羽色では違いがわからないので、生息環境などの情報を見てみます。

『カラスバトは、留鳥として京都府冠島以南の諸島に分布し、

常緑広葉樹林など密生した森林を好んで生息する。離島以外は稀。

アカガシラカラスバトは、小笠原諸島、硫黄諸島に分布。

ヨナグニカラスバトは先島諸島に分布。』

保護されたのは北海道苫小牧市。

なんで?どうしちゃったの?そんなことってある?

同定しようにも、調べれば調べるほど謎は深まるばかり。

小笠原諸島にしかいないアカガシラカラスバト、先島諸島にしかいないヨナグニカラスバトはあり得ないと思っても、カラスバトだって、いるのは京都より南の島が生息域とのことなので、もうお手上げです。

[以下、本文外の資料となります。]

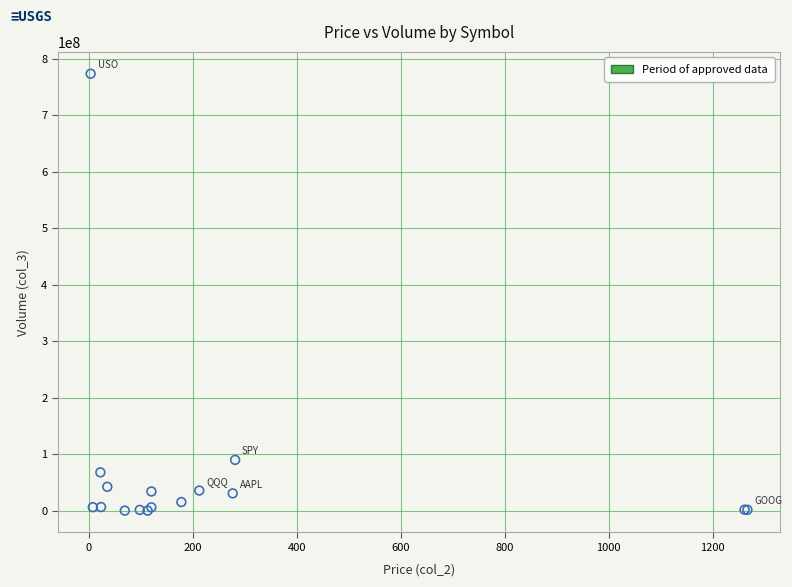

What Y value in the scatter plot is closest to 386669977?

89823671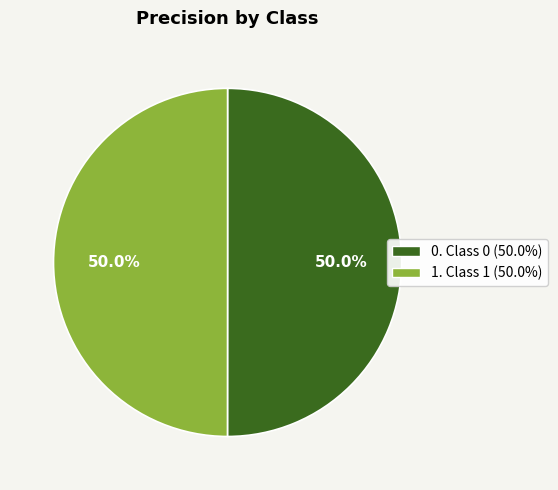

Do 0. Class 0 (50.0%) and 1. Class 1 (50.0%) together represent more than half of the pie?

Yes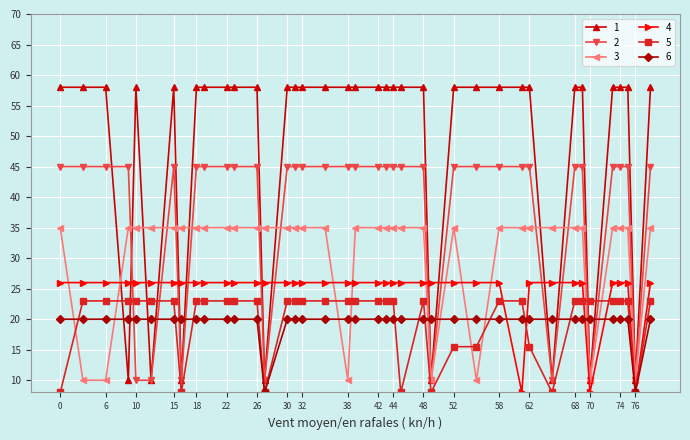

What is the value of the 5 point at the 15th from the left?

23.0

幸いにも事務所には、様々な分野に精通したベテラン保護官たちが在籍していて、しかもいろいろなネットワークをお持ち。心強いです。

早速、詳しい方たちに保護したカラスバトの写真を見てもらい同定してもらいました。

結果、収容された個体は、亜種カラスバトでした!

アカガシラカラスバトやヨナグニカラスバトは国内希少野生動植物種であり絶滅危惧種です。

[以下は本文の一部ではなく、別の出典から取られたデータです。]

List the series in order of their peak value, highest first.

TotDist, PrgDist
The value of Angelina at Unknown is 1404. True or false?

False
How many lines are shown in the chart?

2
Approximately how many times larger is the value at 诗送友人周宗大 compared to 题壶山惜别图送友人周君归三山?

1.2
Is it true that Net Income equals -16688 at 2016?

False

カラスバトも環境省レッドリスト(※1)では準絶滅危惧種(※2)なので

希少な鳥が北海道にやってきたということになります。

2009年に函館で見かけたという報道があったそうで、北海道初飛来ではありませんでしたが、珍しい鳥には違いありません。

専門家の方が言うには、船で羽を休めてたら、船が出航しそのまま遠くの地へ運ばれるというケースが稀にあるそうです。

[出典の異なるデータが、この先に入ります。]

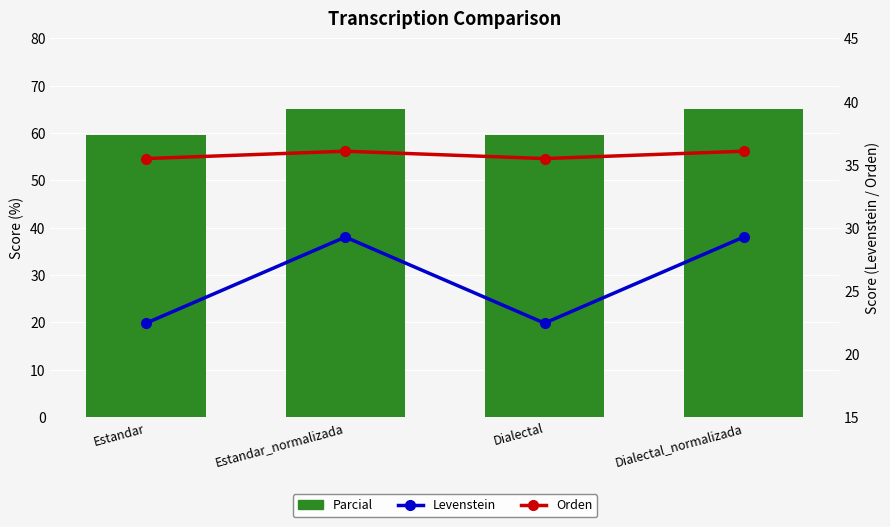

True or false: Levenstein has a value of 22.4 at Estandar.

True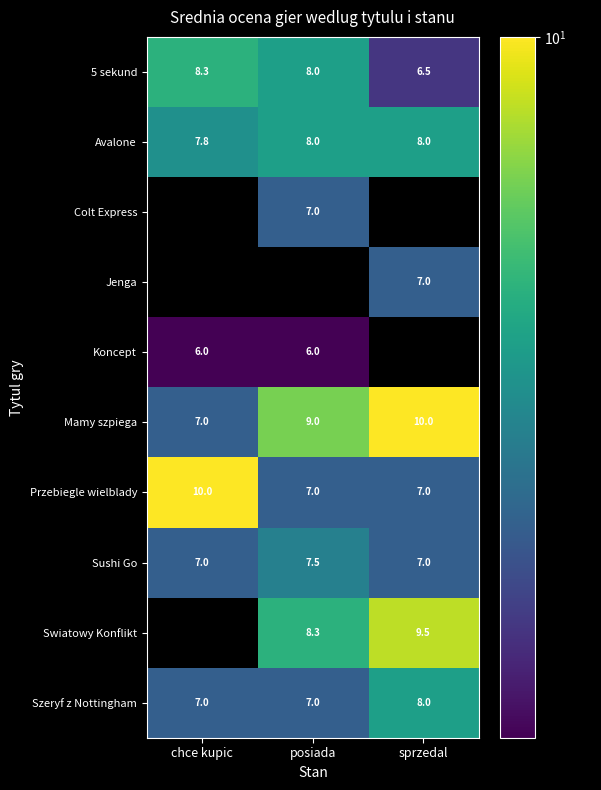

Which category has the highest value across all series?

sprzedal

保護された日の苫小牧市の最高気温は15℃、最低気温は8.8℃でした。

京都府舞鶴市の5月の平均最高気温が23℃、最低気温は13℃なので、

たどり着いた先が寒くてさぞかし驚いたでしょうに。

ちょうどウトナイ湖に行く機会があったので、観察させていただきました。

ドバトより一回り大きく、全体が黒くて頸の周りが紫や緑色で綺麗です。

明らかな外傷はなく、体や翼などに異常もなく、様々な専門家のご指導を頂き、リハビリを行いつつ、体力も回復したと判断されたので、先日放鳥したそうです。

頑張って日本縦断旅を乗り切って無事に南にたどり着いてほしいです。

リハビリ中のカラスバト。写真:ウトナイ湖野生鳥獣保護センター

※1:環境省では、日本に生息する野生生物について、生物学的な観点から個々の種の絶滅の危険度を評価 し、レッドリストとしてまとめています。

※2:現時点での絶滅危険度は小さいが、生息条件の変化によっては「絶滅危惧」に移行する可能性のある種のこと。